The plant floors of today are filled with a variety of different pieces of equipment, some more expensive than others. Many times, smaller, lower-cost tools can deliver more value than their higher priced counterparts. Low-cost sensors and smart tools are helping manufacturers produce higher-quality products. Here are three ways this inexpensive technology is transforming the plant floor.
In recent years, traceability has been transformed by low-power Bluetooth, smart tags and RFID tags, adding better real-time tracking capabilities and allowing products to be made quickly and more efficiently. These sensors, tags and smart labels, combined with wireless and mobile networks, allow manufacturers to trace materials and their production path. Beyond reporting just the location, these devices can also convey granular data about the temperature, turbulence endured and other details.
Through the manufacturing process, connected sensors capture and report real-time data to manufacturers so strategic decisions can be made. It is also possible to integrate sensors into final products, in order to collect data on maintenance and offer improved customer service.

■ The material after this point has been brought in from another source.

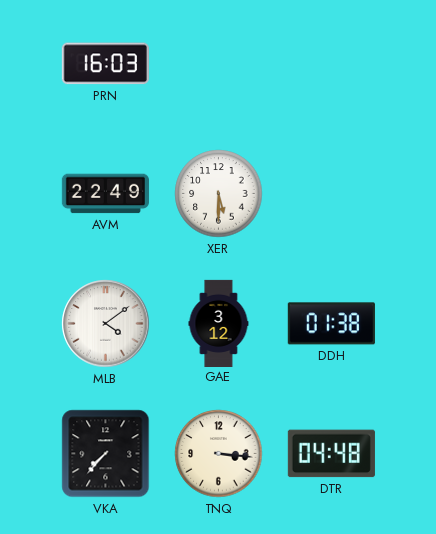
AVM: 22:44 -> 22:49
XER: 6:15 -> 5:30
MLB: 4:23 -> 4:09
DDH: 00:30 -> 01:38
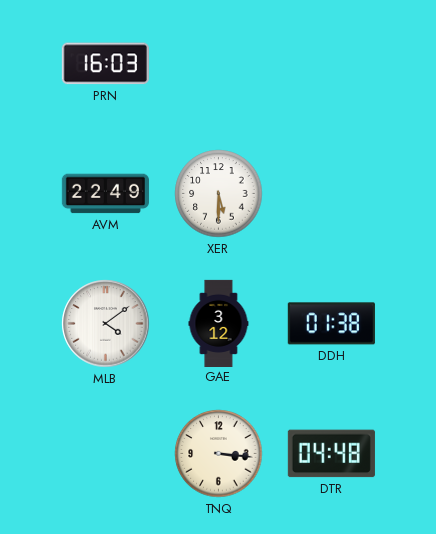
VKA: 7:37 -> none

This data is stored in a cloud ERP system, accessed through any web browser. Unlike legacy ERP systems, cloud ERP makes this data retrieval easy, as there is no new development or hardware stack required.
Smart tools that are connected to a cloud ERP system foster innovation and cost reduction because they make highly complex production lines possible. For example, an IP-enabled torque wrench can capture the torque applied to a specific part, the specific wrench that was used and other detailed information. If there are any issues, the cloud can trace every part back to the root cause. Quality testing gear and smart tools on the plant floor ensure that quality is closely monitored and controlled.
Low-cost technologies provide great benefits to manufacturers. Modern cloud ERP platforms deliver the simple connectivity needed for companies to add these smart tools to their arsenal to become smart, connected manufacturers.